# Google Toolbar for Mac Available!!



## Snubnose (Sep 28, 2003)

Did everyone but me know about this? For all those who use Firefox, the truly awesome google toolbar is available now for Mac OS X 10.2+...

http://toolbar.google.com/firefox/index.html

Snubnose


----------



## HowEver (Jan 11, 2005)

.


----------



## fuzzius_navus (Aug 4, 2005)

I cringe from the extras myself, but since they installed it at the office (I didn't ask for it, that's for sure) I set it up to use Google.ca as my home google search, pop my search criteria in the field and away I go. It's really quick and convenient to not have to load a webpage just to start a search. I can click the drop down to search in groups as well.

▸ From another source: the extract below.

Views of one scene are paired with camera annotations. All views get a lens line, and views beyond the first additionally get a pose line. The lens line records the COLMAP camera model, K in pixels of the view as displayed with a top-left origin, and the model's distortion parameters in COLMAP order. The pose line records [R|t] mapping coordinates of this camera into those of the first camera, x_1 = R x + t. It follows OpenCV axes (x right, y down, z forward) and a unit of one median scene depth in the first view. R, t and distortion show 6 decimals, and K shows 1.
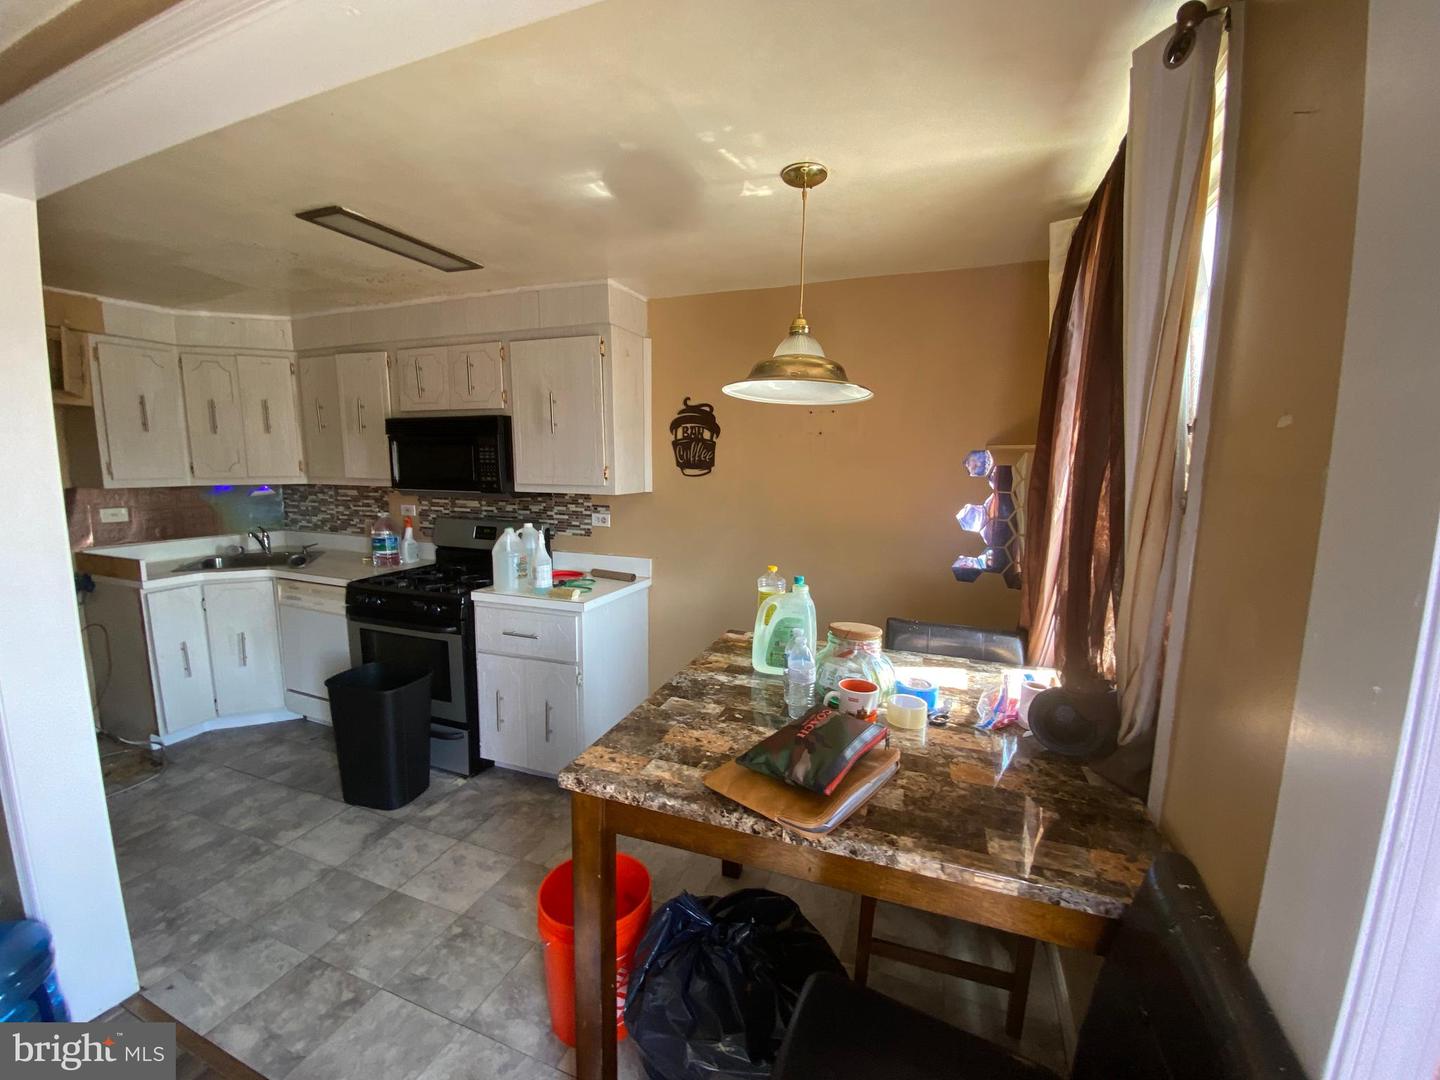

It is a worthwhile addition to my IE experience in WinXP.

Though all this pop-up blocker stuff and spyware cleanup is really annoying. If it ever (I expect it will) begins on Mac, I'm going to switch back to paper.


----------



## VertiGoGo (Aug 21, 2001)

I installed the Goole bar on my PC at the office and I love it! Since IE doesn't have a search field built-in, the Google bar was the next best thing. 

What I like most about it is the "Blog this" button, that allows me to send cool web stuff directly to my Blog from the browser. 

I really wish that Safari had such a button built right in. 

Perhaps that would be a nifty widget for someone to create?


----------



## macguy.nielsen (Sep 18, 2004)

Another way of searching on Google without opening up Safari is iSeek. It goes on your menu bar and can be downloaded @ http://www.apple.com/downloads/macosx/internet_utilities/iseek.html


----------



## dona83 (Jun 26, 2005)

I find the integration of Google into Safari and Firefox to be enough. I'm waiting for Google Earth for Mac though, that program is awesome.


----------